According to a study, a novel modelling system based on simple inputs could help smallholder farmers accurately predict the best time to control fall armyworm larval populations to avoid crop damage and yield losses.

According to the Centre for Agriculture and Bioscience International (CABI), the parent organization of SciDev.Net, the models combine field data, plant-pest lifecycle data, and earth observations to produce near real-time forecasts to aid in the fight against the destructive pest, which is estimated to cause annual yield losses in Africa of US$9.4 billion.

The CABI study claims that since the fall armyworm was discovered in Africa in late 2016, it has spread across the continent, causing food insecurity among smallholders.

Maize yield losses from the pest are estimated to be around 27 and 35 per cent in Ghana and Zambia, respectively.

The study, published last month in the journalCrop Protection, built two larval population emergence models from field fall armyworm data from maize in Zambia that were validated using similar data from multiple maize sites in Kenya.

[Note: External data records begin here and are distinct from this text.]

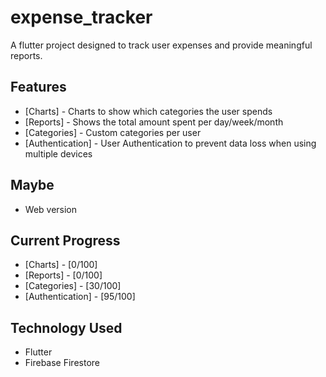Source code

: # expense_tracker

A flutter project designed to track user expenses and provide meaningful reports.

## Features
 - [Charts] - Charts to show which categories the user spends
 - [Reports] - Shows the total amount spent per day/week/month
 - [Categories] - Custom categories per user
 - [Authentication] - User Authentication to prevent data loss when using multiple devices

## Maybe
 - Web version

## Current Progress
 - [Charts] - [0/100]
 - [Reports] - [0/100]
 - [Categories] - [30/100]
 - [Authentication] - [95/100]

## Technology Used
- Flutter
- Firebase Firestore




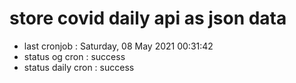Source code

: # store covid daily api as json data

- last cronjob : Saturday, 08 May 2021 00:31:42
- status og cron : success
- status daily cron : success
      
      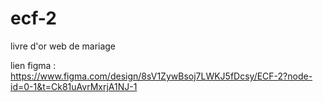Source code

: # ecf-2
livre d'or web de mariage

lien figma : https://www.figma.com/design/8sV1ZywBsoj7LWKJ5fDcsy/ECF-2?node-id=0-1&t=Ck81uAvrMxrjA1NJ-1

“The models can be adjusted to work with a variety of management strategies and farming systems as the thresholds are not fixed and can be adjusted depending on the situation — subsistence farming versus cash crop farming,” says Alyssa Lowry, the study’s lead researcher and data scientist at CABI.

The objective of the study, Lowry explains, was to develop a modelling system that could accurately forecast the development of fall armyworm larval populations in the field and produce actionable outputs to help smallholders better manage the pest and avoid serious crop damage.

“Fall armyworm is a prolific pest that can have a devastating impact on farmers’ yield if not properly controlled,” says Lowry. “Most of the management strategies currently used for fall armyworm rely heavily on farmers reporting the damage they see but oftentimes once the damage is visible and it is too late to recover crop yields.

Lowry says the models can also easily be applied to other major insect pests of farmer crops in Africa.

“Smallholder farmers need as many weapons in their arsenal for the fight against invasive pests as possible and the fall armyworm models…will hopefully help Africa’s national plant health system to include more preventative management strategies rather than mostly reactive measures,” she adds.

The models, she explains, can be rolled out to farmers through bulletins that show the number of days to action in the form of a map, supported by a guide to pest management developed by CABI’s Plantwise programme. They can also be shared by text message or radio for access by other agricultural service providers.

Plantwise is a global programme that helps protect farmers from crop loss from plant health problems. It works with national agricultural advisory services to establish and support sustainable networks of plant clinics, run by trained plant doctors, where farmers can find practical plant health advice.

Jane Ininda, head of seed research and systems development at the Alliance for a Green Revolution in Africa, says that models that support monitoring, surveillance, crop scouting, time reporting and control interventions remain critical for smallholder farmers to avert any serious damage to crops and pastures.

“These can be further [reinforced] where active networks of stakeholders exist for effective management, including ministries of agriculture, extension systems, and communication agencies such as the media and coordination on the availability and affordability of control interventions,” Ininda tells SciDev.Net.

But Ininda says that because the models are based on larval populations, while control is supposed to be before the larvae are detectable, smallholders could find the models complicated.

“This requires farmer education to understand the relative advantage of using such a system,” she explains. “Where farmers depend on material support to control fall armyworm, there should be a need to synchronise with government agencies support with such predictions. The model also needs the support of an insurance system.”